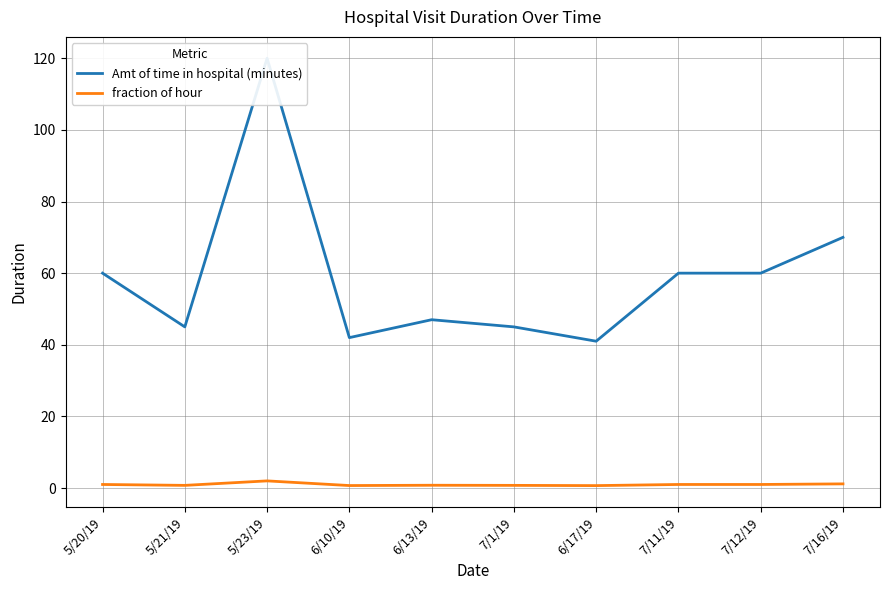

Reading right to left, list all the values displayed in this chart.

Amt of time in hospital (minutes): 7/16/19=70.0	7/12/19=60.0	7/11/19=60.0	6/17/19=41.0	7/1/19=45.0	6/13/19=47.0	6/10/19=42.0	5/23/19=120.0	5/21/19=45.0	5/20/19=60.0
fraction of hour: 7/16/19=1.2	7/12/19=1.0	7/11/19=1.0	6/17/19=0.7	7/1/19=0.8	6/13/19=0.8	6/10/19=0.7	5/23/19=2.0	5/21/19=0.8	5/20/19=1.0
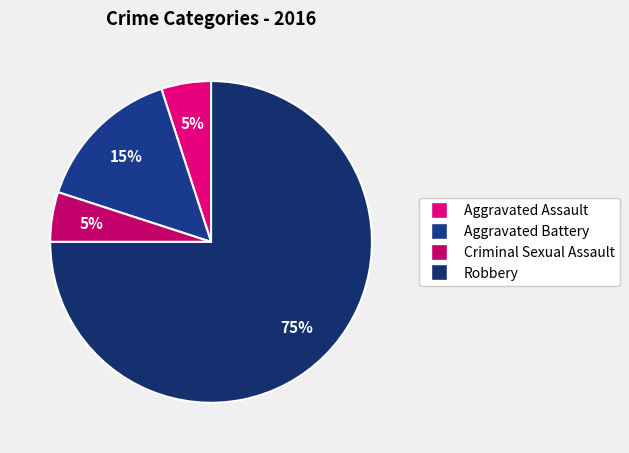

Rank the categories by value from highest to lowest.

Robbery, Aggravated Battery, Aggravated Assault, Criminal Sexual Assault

***

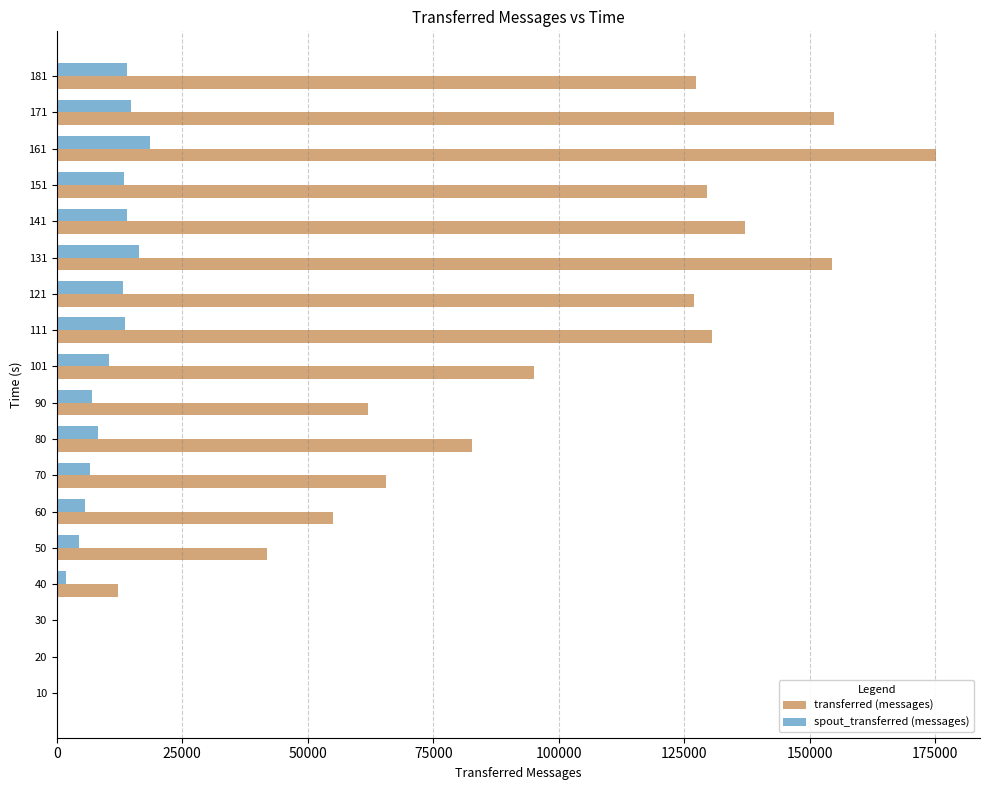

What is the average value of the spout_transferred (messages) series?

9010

***

## [PROMPT]
Copy the data above from the line that contains "Amt of time" up to and including the line that contains "Rank the categories", leaving out the pictures.

## [RESULT OF THE TASK]
Amt of time in hospital (minutes): 7/16/19=70.0	7/12/19=60.0	7/11/19=60.0	6/17/19=41.0	7/1/19=45.0	6/13/19=47.0	6/10/19=42.0	5/23/19=120.0	5/21/19=45.0	5/20/19=60.0
fraction of hour: 7/16/19=1.2	7/12/19=1.0	7/11/19=1.0	6/17/19=0.7	7/1/19=0.8	6/13/19=0.8	6/10/19=0.7	5/23/19=2.0	5/21/19=0.8	5/20/19=1.0

Rank the categories by value from highest to lowest.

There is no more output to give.